Wednesday 30 July 2014

U.S., Israel Fear Pickup in Iranian Support of Hamas

WSJ

TEL AVIV—Iran’s support for the Palestinian militant group Hamas has diminished significantly in the past three years, limiting Tehran’s influence over talks to end the war in the Gaza Strip, according to U.S. and Israeli officials.

But the longer the war between Israel and Hamas drags on, these officials said, there’s growing concern that Tehran could try to increase arms shipments to Hamas.

On Tuesday, Iran’s Supreme Leader Ayatollah Ali Khamenei called for the replenishing of Hamas’s military arsenal. “The Muslim world has a duty to arm the Palestinian nation by all means,” he said in a speech ending the Muslim holy month of Ramadan.

Iran’s security services have historically been the largest supplier of arms and cash to Hamas, the Islamist group that gained control of Gaza in 2007 following an internal military conflict with the secular Palestinian party Fatah.

Tehran is also the major backer of a second Palestinian militia, Islamic Jihad, which has joined Hamas in firing rockets into Israel from the Gaza Strip over the past three weeks.

Iran, however, has significantly scaled back its support for Hamas since 2011, due to both economic and political considerations, according to Israeli and American officials.

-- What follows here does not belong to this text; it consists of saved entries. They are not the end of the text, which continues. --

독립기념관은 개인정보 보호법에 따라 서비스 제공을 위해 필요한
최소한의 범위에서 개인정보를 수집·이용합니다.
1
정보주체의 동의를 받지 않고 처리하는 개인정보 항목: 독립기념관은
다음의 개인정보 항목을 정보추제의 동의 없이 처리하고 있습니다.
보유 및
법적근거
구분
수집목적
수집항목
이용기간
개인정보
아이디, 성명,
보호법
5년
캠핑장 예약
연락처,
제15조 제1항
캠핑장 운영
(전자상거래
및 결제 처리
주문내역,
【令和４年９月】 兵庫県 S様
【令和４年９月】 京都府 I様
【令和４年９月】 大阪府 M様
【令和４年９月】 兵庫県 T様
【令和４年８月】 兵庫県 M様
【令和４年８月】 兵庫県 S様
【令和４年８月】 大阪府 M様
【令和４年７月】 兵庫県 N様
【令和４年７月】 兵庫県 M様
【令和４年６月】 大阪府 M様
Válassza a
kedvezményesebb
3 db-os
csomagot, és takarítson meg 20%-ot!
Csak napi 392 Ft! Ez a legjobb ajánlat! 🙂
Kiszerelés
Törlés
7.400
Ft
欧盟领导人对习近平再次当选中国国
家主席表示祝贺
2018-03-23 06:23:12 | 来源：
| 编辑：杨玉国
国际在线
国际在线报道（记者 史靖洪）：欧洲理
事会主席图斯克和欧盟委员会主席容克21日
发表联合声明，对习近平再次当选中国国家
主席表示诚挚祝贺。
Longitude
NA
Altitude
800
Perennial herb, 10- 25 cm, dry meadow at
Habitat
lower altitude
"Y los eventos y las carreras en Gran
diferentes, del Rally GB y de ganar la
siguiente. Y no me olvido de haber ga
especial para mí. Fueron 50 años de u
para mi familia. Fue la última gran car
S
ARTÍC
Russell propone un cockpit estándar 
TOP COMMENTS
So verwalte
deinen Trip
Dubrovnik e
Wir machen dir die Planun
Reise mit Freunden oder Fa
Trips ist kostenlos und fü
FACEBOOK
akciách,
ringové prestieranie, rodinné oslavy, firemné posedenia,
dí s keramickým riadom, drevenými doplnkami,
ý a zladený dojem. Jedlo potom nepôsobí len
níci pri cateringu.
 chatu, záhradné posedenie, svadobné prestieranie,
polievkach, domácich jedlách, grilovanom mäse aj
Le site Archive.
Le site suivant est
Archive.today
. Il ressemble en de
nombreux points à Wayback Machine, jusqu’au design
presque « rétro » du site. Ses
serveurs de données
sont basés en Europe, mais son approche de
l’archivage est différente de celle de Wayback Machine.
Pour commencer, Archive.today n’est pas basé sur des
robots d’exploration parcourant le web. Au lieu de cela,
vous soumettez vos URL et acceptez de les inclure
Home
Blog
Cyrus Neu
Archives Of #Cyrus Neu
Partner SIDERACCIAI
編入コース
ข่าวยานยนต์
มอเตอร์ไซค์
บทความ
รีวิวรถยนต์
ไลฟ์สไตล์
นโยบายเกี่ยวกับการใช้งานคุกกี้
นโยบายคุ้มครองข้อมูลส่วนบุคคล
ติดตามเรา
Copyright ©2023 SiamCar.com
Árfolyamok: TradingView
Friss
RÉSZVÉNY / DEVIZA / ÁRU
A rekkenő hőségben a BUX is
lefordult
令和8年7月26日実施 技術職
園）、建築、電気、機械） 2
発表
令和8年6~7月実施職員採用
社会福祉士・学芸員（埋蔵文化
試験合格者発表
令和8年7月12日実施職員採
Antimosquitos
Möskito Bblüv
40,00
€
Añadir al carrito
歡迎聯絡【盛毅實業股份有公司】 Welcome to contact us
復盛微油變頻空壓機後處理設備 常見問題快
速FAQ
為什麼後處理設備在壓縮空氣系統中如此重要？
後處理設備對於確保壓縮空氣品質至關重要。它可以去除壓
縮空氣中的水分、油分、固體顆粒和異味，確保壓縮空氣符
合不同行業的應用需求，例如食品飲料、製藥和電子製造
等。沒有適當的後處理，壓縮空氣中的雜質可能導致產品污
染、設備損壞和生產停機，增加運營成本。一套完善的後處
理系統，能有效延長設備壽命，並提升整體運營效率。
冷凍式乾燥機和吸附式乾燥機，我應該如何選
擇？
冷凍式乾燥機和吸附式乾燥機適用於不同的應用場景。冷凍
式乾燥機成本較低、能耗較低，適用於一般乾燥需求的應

Iran and Hamas split over their support for Syrian President Bashar al-Assad following the breakout of a civil war in Syria that year. Shiite-dominate Iran has since stepped-up its backing of the Syrian regime, while Hamas, a Sunni organization, pulled its leadership from its Damascus headquarters nearly three years ago after Mr. Assad began a violent crackdown on his largely Sunni opponents.

“Hamas has lost friends, particularly military supplies and training” that Iran provided to the organization through Syria, said a senior Israeli defense official. “And Iranian funds were diverted to PIJ [Palestinian Islamic Jihad] from Hamas.”

U.S. officials believe pervasive international sanctions on Iran for its nuclear program have also limited Tehran’s ability to fund its proxies in the Palestinian territories, Lebanon and Syria.

Some Iranian arms have continued to flow to Hamas in recent months, said U.S. and Israeli officials, through the Egyptian Sinai region. And Hamas’s weapons trade with Libya has flourished.

Qatar and Turkey, however, have supplanted Iran as the biggest financial backers of Hamas in recent years, according to U.S. and Israeli officials. Qatar alone has pledged to fund the salaries of the Gaza Strip’s local, Hamas-dominated government.

U.S. officials said this shift in Hamas’s support base explains why Qatari capital Doha and Turkish Capital Ankara have emerged as Secretary of State John Kerry‘s primary intermediaries with the Palestinian organization in recent days.

Last week, Qatari Foreign Minister Khalid al-Attiya and Turkey’s chief diplomat, Ahmet Davutoglu, were regularly ferrying messages to Hamas’s political chief, Khaled Meshaal, at his base in Qatar’s capital during frantic cease-fire talks.

“You barely hear Iran mentioned in relation to the talks,” said a senior U.S. official.